Baghdad has chosen an opportune time to launch its first post-war oil licensing round, but the way it is going about it is bringing some unwelcome surprises for oil companies.

Energy majors, hungry for access to some of the most promising acreage anywhere in the world, have been invited to bid for eight oil and gas fields under incentivised technical service contracts, which are expected to be signed for 20 years.

The contracts are not the production-sharing agreements that oil majors prefer, although they should still give room for sizeable profits.

Another unexpected drawback for international oil companies is the suggestion from the Oil Ministry that consortiums will be favoured over bids from individual companies.

While allowing Baghdad to make the best use of the skills and experience on offer, it is difficult to see how this approach fits with the ministry’s directive to choose the most competitive bid.

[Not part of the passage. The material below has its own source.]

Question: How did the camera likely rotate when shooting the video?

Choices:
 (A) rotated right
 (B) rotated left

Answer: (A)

The other problem for oil majors, which has largely been ignored by Iraq’s Oil Ministry, is the decision to proceed with contracts despite the failure of the government to push a new oil law through parliament.

While Oil Minister Hussein al-Shahristani has claimed in the past that existing legislation allows the cabinet to award contracts, the 20-year term of the deals could be on shaky ground.

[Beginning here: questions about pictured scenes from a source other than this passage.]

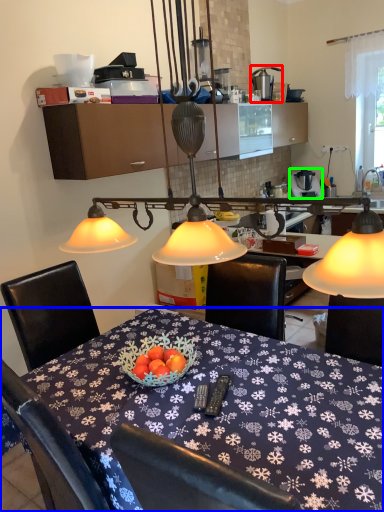
Question: Considering the real-world distances, which object is closest to tableware (highlighted by a red box)? desk (highlighted by a blue box) or appliance (highlighted by a green box).

Choices:
 (A) desk
 (B) appliance

Answer: (B)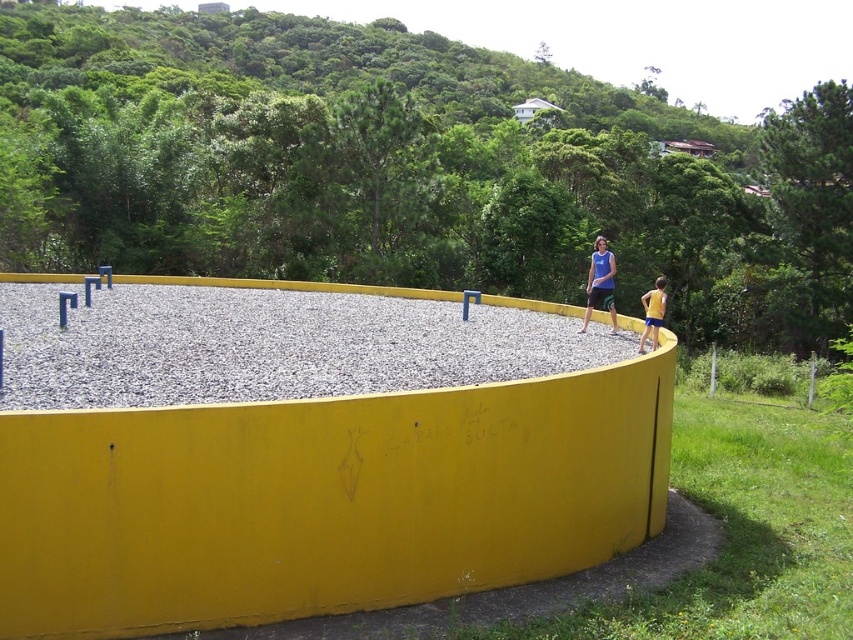
Question: Which is farther from the blue fabric shirt at center?

Choices:
 (A) gray gravel at center
 (B) yellow painted concrete barrier at center
 (C) yellow fabric shorts at right

Answer: (B)

Question: Which point is closer to the camera taking this photo?

Choices:
 (A) (556, 316)
 (B) (590, 298)
 (C) (642, 300)
 (D) (618, 516)

Answer: (D)

Question: Does blue fabric shirt at center appear on the right side of yellow fabric shorts at right?

Choices:
 (A) yes
 (B) no

Answer: (B)

Question: Can you confirm if blue fabric shirt at center is positioned to the right of yellow fabric shorts at right?

Choices:
 (A) yes
 (B) no

Answer: (B)

Question: From the image, what is the correct spatial relationship of yellow painted concrete barrier at center in relation to gray gravel at center?

Choices:
 (A) above
 (B) below

Answer: (B)

Question: Among these points, which one is farthest from the camera?

Choices:
 (A) (277, 365)
 (B) (468, 532)
 (C) (590, 273)

Answer: (C)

With the Kurds and the majority Shia still at odds over whether provincial governments should be able to agree their own contracts with oil companies, there will be protracted political wrangling before any contracts can be signed.

But given Iraq’s potential, oil majors are unlikely to be put off by any of this. By the time bids are due next year, most major firms are likely to have found suitable partners with which to collaborate.